Synchronization has to be as reliable as possible because if it is incorrect all the data will be corrupted up to the next sync pattern. Synchronization is achieved by the detection of an unique waveform periodically recorded on the track at a regular spacing. It must be unique in the strict sense in that nothing else can give rise to it, because the detection of a false sync is just as damaging as failure to detect a correct one. Clearly the sync pattern cannot be a data code value in CD as there would then be a Catch 22 situation. It would not be possible to deserialize the EFM symbols in order to decode them until the sync pattern had been detected, but if the sync pattern were a data code value, it could not be detected until the deserialization of the EFM waveform had been synchronized. Thus in a group code recording a data code value simply cannot be used for synchronizing. In any case it is undesirable and unnecessary to restrict the data code values which can be recorded; CD requires all 256 combinations of the eight-bit symbols recorded.

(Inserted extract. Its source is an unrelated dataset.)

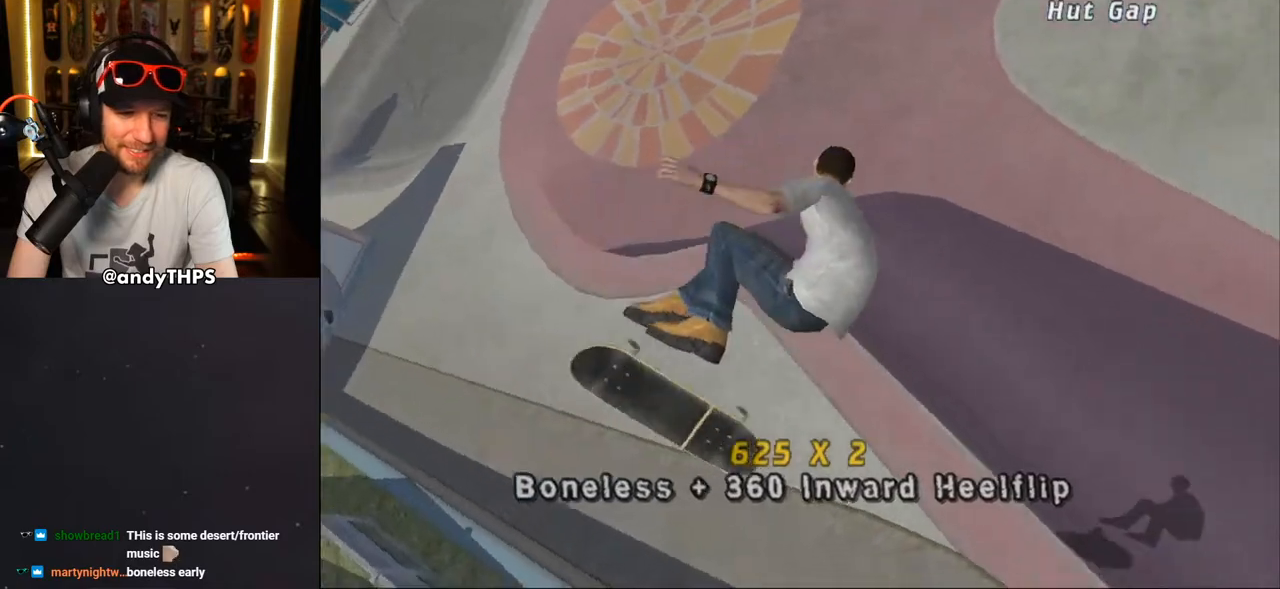
{"buttons": ["CROSS", "R1"], "left_stick": "center", "right_stick": "center", "events": [[500, "R1", "down"]]}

FIG. 41 One CD data block begins with a unique sync pattern, and one
subcode byte, followed by 24 audio bytes and eight redundancy bytes. Note that
each byte requires 14T in EFM, with 3T packing between symbols, making 17T.
In practice CD synchronizes deserialization with a waveform which is unique in that it is different from any of the 256 waveforms which represent data. For reliability, the sync pattern should have the best signal-to-noise ratio possible, and this is obtained by making it one complete cycle of the lowest frequency (11T plus 11T) which gives it the largest amplitude and also makes it DC-free. Upon detection of the 2 x Tmax waveform, the deserialization counter which divides the channel bit count by 17 is reset. This occurs on the next system clock, which is the reason for the 0 in the sync pattern after the third 1 and before the merging bits. CD therefore uses forward synchronization and correctly deserialized data are available immediately after the first sync pattern is detected. The sync pattern is longer than the data symbols, and so clearly no data code value can create it, although it would be possible for certain adjacent data symbols to create a false sync pattern by concatenation were it not for the presence of the packing period. It is a further job of the packing period to prevent false sync patterns being generated at the junction of two channel symbols.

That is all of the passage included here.